- [Requirement A]
In the nuclear policy article, how much does the 2017 Congressional Budget Office estimate say the U.S. will need to spend over the next 30 years to modernize and maintain its nuclear weapons?
- [Requirement B]
Please print the nuclear policy article from "Two Democrats and" up to and including "a nuclear war.".

[Text under study Boundary: Start]

Speaking at an event sponsored by the Ploughshares Fund, an anti-nuclear weapons group, Smith said he wants to see a redo of the Trump administration’s Nuclear Posture Review, to continue multilateral nuclear pacts and to advance a no-first-use policy toward nuclear weapons for the United States.
Smith also reiterated he wants a ban on a new low-yield submarine-launched nuclear weapon, a version of the W76-1 warhead for the Navy’s Trident II D5 ballistic missile, dubbed the W76-2. He introduced a bill to that effect in September.
It’s a tall order. In the House, where Democrats have picked up 34 to 40 seats, Smith’s ambitious proposals are likelier to become part of the next annual defense policy bill. However, those proposals would have a rougher road in negotiations with the GOP-led Senate Armed Services Committee; on the Senate floor, where GOP holds a majority; and in the Oval Office, where President Donald Trump wields the veto pen.
“Fundamentally what I’m hoping what we can do moving forward is reset our policy on nuclear weapons,” said Smith, D-Wash., adding that it would be one of his top goals as chairman in the coming Congress.
Two Democrats and senior members of the Senate Foreign Relations Committee, Oregon Sen. Jeff Merkley and Massachusetts Sen. Ed Markey, expressed similar sentiments at Wednesday’s event.
Ploughshares President Joe Cirincione was upbeat a week after Democrats won control of the House and hoped the organization could “test out new ideas” in the new Congress to introduce into the 2020 presidential elections.
Cirincione condemned the emergence of “new Dr. Strangeloves” under the Trump administration, which has flirted with withdrawing from the Intermediate-Range Nuclear Forces Treaty and the New START Treaty.
For his part, Smith has promised to rein in nuclear spending and favors a more modest and sensible approach to nuclear weapons, as a credible deterrent and not as an overwhelming force designed to win a nuclear war.
But he also hoped to temper expectations for the room full of nonproliferation advocates. For one, he does not categorically oppose nuclear weapons.
“We need a different president. We could pass whatever legislation we want to pass, but executive power is enormous.” Smith said. “We need to exercise oversight, we need to put him in check as much as we can. But we shouldn’t kid ourselves about the reality.”
Asked the best way to negotiate to reduce nuclear weapons with a GOP-controlled SASC, Smith said he could argue the trade-offs with conventional weapons like ships and planes. “From a dollar standpoint, you cannot have both,” he said.
The U.S. will need to spend $1.2 trillion over the next 30 years to modernize and maintain its nuclear weapons, according to a 2017 Congressional Budget Office estimate.
Since then, the administration released its new Nuclear Posture Review, which called for a continuation of sustainment and modernization efforts within the Defense and Energy departments, while also proposing a range of programmatic changes to the nuclear weapons enterprise.
Among them, the administration has sought the W76-2 program, a nuclear-armed, sea-launched cruise missile, and to sustain the B83-1 bomb beyond its planned retirement date.
The Republican chairmen of the House and Senate Armed Services committees — Rep. Mac Thornberry and Sen. Jim Inhofe, respectively — have been supportive of the Trump administration’s direction on nuclear weapons since the NPR was released in February.
The NPR, Thornberry said then, “assures that our deterrent will be taken seriously by our adversaries and allies alike, while keeping the total cost below 7 percent of what the Department of Defense spends to protect the country.”
On Wednesday, Markey said any withdrawal from the New START Treaty should be put to a Senate vote, as should any move to provide Saudi Arabia with plutonium and uranium. He also pledged to “fight tooth and nail” to defund the development and deployment of low-yield nuclear weapons. “There is no such thing as a zero-calorie chocolate fudge sundae,” Markey said, “and there is no such thing as a low-yield nuclear weapon.”

[Text under study Boundary: End]
[Excerpted records Boundary: Start]

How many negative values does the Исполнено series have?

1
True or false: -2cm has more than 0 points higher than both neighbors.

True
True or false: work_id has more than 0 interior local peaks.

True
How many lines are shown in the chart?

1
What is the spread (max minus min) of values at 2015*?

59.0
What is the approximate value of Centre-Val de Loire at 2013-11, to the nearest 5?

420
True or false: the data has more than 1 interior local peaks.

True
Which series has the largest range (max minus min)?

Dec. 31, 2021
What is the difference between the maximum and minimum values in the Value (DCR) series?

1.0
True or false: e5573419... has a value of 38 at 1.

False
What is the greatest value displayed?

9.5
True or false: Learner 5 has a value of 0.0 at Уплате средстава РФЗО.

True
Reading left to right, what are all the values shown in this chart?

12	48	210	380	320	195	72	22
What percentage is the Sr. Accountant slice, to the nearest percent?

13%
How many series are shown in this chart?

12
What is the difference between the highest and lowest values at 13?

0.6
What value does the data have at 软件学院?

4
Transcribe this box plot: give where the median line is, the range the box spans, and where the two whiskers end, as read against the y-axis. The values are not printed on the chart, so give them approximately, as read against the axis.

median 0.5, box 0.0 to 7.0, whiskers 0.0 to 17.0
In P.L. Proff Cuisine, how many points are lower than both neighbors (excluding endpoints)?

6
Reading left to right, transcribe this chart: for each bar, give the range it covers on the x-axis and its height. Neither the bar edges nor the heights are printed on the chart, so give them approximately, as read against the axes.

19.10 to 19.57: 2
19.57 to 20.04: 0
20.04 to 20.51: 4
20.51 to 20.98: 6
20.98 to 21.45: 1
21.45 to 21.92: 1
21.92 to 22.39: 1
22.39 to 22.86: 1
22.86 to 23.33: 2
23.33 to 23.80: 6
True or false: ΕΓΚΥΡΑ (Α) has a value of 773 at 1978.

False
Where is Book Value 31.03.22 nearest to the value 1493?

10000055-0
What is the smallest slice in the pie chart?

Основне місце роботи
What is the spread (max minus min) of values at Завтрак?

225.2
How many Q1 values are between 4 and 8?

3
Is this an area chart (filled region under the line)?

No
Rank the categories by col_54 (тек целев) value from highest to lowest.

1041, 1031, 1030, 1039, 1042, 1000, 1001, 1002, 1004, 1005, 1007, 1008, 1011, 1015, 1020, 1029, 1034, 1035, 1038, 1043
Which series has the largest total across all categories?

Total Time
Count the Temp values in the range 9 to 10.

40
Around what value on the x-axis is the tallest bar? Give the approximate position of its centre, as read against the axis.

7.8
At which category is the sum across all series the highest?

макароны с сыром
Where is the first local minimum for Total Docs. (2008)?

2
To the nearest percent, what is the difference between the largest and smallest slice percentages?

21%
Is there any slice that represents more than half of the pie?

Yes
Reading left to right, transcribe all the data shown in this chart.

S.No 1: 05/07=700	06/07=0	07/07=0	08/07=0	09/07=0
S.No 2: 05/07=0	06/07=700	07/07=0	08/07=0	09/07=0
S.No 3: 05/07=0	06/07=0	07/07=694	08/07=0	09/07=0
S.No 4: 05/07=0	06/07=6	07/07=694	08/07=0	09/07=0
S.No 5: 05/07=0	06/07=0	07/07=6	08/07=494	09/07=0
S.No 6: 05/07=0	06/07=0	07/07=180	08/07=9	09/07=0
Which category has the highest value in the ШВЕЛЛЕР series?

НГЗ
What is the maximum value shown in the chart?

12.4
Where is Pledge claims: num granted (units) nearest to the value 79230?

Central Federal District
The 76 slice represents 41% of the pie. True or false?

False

[Excerpted records Boundary: End]

- [Exercise output A]
$1.2 trillion.

- [Exercise output B]
Two Democrats and senior members of the Senate Foreign Relations Committee, Oregon Sen. Jeff Merkley and Massachusetts Sen. Ed Markey, expressed similar sentiments at Wednesday’s event.
Ploughshares President Joe Cirincione was upbeat a week after Democrats won control of the House and hoped the organization could “test out new ideas” in the new Congress to introduce into the 2020 presidential elections.
Cirincione condemned the emergence of “new Dr. Strangeloves” under the Trump administration, which has flirted with withdrawing from the Intermediate-Range Nuclear Forces Treaty and the New START Treaty.
For his part, Smith has promised to rein in nuclear spending and favors a more modest and sensible approach to nuclear weapons, as a credible deterrent and not as an overwhelming force designed to win a nuclear war.